## [PROMPT A]
Please transcribe the passage on the Nutshell Studies, starting with "They’re like three-dimensional, grisly" and going on through "in their boudoir.".
## [PROMPT B]
Using the passage on the Nutshell Studies, explain in one to three sentences why Frances Glessner Lee could not explore her interest in crime and forensics until her middle years.

## [SOURCE DOCUMENT]
★ ★ ★ ★

Of Dolls & Murder is a new documentary exploring a macabre world rendered in miniature: the “Nutshell Studies of Unexplained Death,” doll-house sized dioramas that depict — in stunning detail — 18 violent domestic crime scenes.

They’re like three-dimensional, grisly versions of the game Clue: A woman, found upended and drowned in her bathroom. Some splatters of blood and a knocked over chair in the nursery. A couple clad in his and hers pajamas, united by death in their boudoir.

The studies (which use a 1-foot to 1-inch ratio) were created in the 1930s and 1940s by a woman with ties to Chicago. Frances Glessner Lee grew up in what’s now known as the Glessner House Museum – the home built by her father Jacob Glessner, a man who made his fortune via the farm implement industry (he oversaw a merger that resulted in International Harvester).

Frances Glessner Lee(Film Still/Of Dolls and Murder, courtesy Susan Marks)
Glessner Lee had a keen interest in crime, detection and the world of forensics. But unlike her brothers, she did not get to attend university. So it wasn’t until her middle years that she was able to break out of domestic confinement and explore her passions. From “The Rocks,” the Glessner summer home in New Hampshire, she started constructing the dioramas, using the model-making skills she’d developed in childhood.

For a woman held back by the sexism and class structures of her time, Glessner Lee’s impact was huge: Her dioramas have strengthened the observational skills of generations of detectives – they’re still in use at the Office of Chief Medical Examiner in Baltimore, Maryland. She also helped found the first forensic science department at Harvard University and in the 1940s New Hampshire named her a State Police Captain - the first female to receive the honor.

★ ★ ★ ★

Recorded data
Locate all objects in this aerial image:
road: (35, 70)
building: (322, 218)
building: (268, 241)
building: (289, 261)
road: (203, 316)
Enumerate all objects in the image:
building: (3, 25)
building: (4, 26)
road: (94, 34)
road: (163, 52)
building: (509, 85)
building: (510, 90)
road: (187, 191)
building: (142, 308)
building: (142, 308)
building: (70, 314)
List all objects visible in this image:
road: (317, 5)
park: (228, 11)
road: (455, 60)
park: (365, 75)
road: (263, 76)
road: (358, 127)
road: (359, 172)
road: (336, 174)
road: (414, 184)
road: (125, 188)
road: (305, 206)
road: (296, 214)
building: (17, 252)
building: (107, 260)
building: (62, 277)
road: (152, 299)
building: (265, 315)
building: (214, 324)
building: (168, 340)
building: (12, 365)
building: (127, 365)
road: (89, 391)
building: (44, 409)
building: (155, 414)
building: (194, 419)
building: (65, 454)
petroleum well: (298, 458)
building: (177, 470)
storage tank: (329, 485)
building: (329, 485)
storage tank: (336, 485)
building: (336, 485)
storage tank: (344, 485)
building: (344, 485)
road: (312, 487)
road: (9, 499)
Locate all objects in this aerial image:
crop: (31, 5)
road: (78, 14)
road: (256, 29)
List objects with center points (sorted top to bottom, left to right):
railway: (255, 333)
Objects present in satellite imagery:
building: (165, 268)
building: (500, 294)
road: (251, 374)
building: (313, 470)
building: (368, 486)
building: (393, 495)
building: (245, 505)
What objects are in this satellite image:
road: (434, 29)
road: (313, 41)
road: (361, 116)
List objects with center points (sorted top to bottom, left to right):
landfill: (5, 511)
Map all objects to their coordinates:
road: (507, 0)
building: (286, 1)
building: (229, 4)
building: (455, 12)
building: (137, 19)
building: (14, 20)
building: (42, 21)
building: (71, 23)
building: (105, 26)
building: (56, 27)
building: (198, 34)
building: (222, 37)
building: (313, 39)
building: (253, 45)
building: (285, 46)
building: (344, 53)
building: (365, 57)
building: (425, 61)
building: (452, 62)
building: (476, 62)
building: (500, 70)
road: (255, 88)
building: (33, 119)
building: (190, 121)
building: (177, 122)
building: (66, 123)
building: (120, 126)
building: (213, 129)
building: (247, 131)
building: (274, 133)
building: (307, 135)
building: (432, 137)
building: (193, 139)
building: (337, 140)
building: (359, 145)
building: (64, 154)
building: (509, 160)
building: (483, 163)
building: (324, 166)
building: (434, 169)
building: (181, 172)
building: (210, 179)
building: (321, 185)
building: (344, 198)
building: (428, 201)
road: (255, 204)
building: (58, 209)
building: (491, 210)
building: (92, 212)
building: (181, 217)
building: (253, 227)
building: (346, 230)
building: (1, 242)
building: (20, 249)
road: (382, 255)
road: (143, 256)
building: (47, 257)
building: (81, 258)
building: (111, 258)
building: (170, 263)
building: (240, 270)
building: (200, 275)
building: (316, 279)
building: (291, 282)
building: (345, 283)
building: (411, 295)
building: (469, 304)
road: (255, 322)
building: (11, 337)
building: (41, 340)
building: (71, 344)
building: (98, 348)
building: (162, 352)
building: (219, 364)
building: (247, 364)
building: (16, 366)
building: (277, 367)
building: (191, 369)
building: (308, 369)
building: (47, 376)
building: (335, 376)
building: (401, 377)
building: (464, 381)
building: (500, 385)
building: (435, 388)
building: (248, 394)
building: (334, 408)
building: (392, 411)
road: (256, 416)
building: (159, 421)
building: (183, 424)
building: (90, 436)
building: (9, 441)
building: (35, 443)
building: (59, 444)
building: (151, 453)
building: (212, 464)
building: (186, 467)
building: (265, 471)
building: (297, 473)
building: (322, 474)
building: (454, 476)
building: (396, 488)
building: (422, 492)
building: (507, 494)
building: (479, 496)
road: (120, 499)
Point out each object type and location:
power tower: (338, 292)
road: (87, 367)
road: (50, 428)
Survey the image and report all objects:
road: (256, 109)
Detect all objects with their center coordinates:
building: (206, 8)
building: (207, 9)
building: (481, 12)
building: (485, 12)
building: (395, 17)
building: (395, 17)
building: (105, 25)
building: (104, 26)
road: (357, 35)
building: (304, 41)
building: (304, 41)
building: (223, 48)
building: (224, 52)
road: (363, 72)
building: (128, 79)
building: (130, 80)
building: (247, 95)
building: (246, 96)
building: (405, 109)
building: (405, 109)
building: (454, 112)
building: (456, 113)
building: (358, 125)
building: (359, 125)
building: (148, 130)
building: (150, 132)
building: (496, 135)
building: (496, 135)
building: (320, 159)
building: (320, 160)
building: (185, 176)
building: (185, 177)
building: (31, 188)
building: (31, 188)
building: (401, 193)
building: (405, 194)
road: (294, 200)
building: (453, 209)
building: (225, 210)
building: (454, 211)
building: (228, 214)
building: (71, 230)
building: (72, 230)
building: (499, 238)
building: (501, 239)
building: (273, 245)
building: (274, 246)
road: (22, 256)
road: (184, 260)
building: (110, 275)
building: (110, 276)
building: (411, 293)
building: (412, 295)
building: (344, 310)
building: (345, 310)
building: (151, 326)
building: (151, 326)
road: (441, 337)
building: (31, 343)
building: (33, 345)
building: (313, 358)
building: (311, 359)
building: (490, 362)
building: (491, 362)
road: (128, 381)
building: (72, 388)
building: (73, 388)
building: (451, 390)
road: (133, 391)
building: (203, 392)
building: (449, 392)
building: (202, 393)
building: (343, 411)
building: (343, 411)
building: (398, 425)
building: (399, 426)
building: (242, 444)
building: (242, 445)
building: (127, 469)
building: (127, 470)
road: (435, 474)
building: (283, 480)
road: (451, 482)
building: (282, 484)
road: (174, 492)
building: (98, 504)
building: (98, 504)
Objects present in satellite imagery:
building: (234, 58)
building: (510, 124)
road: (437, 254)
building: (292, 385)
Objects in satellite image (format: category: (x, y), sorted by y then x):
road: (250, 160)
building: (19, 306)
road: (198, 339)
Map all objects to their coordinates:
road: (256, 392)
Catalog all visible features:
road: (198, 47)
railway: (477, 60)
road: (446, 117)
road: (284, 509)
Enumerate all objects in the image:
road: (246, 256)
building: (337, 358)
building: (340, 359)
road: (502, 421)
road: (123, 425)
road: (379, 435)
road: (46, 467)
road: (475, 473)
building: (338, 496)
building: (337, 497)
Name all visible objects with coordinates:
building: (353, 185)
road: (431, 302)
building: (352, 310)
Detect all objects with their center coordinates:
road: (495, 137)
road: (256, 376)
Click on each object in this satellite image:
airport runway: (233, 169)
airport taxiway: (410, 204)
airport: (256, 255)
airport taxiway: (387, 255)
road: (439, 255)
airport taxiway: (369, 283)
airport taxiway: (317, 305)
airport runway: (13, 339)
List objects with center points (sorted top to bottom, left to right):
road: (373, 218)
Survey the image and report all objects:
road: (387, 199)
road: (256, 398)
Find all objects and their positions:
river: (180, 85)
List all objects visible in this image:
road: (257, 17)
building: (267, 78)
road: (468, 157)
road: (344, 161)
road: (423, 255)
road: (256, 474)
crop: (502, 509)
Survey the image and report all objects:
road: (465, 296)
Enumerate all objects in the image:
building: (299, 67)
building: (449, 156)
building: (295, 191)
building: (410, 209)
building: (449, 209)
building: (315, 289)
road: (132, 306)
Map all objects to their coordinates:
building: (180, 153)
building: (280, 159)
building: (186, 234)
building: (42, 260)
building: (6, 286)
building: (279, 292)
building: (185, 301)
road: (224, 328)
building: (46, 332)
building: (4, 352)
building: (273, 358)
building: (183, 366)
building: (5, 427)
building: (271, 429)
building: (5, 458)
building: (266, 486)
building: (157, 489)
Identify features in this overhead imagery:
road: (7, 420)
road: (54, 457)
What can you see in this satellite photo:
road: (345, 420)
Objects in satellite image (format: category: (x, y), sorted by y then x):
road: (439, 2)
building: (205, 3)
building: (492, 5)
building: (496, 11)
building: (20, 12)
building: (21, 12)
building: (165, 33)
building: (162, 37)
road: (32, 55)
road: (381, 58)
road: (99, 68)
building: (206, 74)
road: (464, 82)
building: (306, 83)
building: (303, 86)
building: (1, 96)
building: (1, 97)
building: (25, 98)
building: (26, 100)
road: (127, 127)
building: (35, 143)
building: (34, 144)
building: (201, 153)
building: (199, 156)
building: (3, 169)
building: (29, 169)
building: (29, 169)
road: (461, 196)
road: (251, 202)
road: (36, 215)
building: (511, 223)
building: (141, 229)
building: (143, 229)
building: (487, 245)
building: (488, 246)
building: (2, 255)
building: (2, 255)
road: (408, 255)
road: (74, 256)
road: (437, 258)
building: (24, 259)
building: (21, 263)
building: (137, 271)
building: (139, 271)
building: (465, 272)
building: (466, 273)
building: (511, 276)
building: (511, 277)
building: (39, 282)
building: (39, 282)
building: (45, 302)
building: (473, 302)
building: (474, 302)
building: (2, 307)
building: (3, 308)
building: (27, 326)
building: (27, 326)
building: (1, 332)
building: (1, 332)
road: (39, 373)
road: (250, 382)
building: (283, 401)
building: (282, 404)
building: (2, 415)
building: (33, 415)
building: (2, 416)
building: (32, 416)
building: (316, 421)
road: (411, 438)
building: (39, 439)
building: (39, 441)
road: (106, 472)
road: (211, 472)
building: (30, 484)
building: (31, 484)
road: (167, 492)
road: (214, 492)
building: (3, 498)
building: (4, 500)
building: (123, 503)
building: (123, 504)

★ ★ ★ ★

## [PROBLEM SOLUTION A]
They’re like three-dimensional, grisly versions of the game Clue: A woman, found upended and drowned in her bathroom. Some splatters of blood and a knocked over chair in the nursery. A couple clad in his and hers pajamas, united by death in their boudoir.

## [PROBLEM SOLUTION B]
Unlike her brothers, Glessner Lee did not get to attend university, so she was confined to domestic life. Only in her middle years could she break out of that confinement and pursue her passions.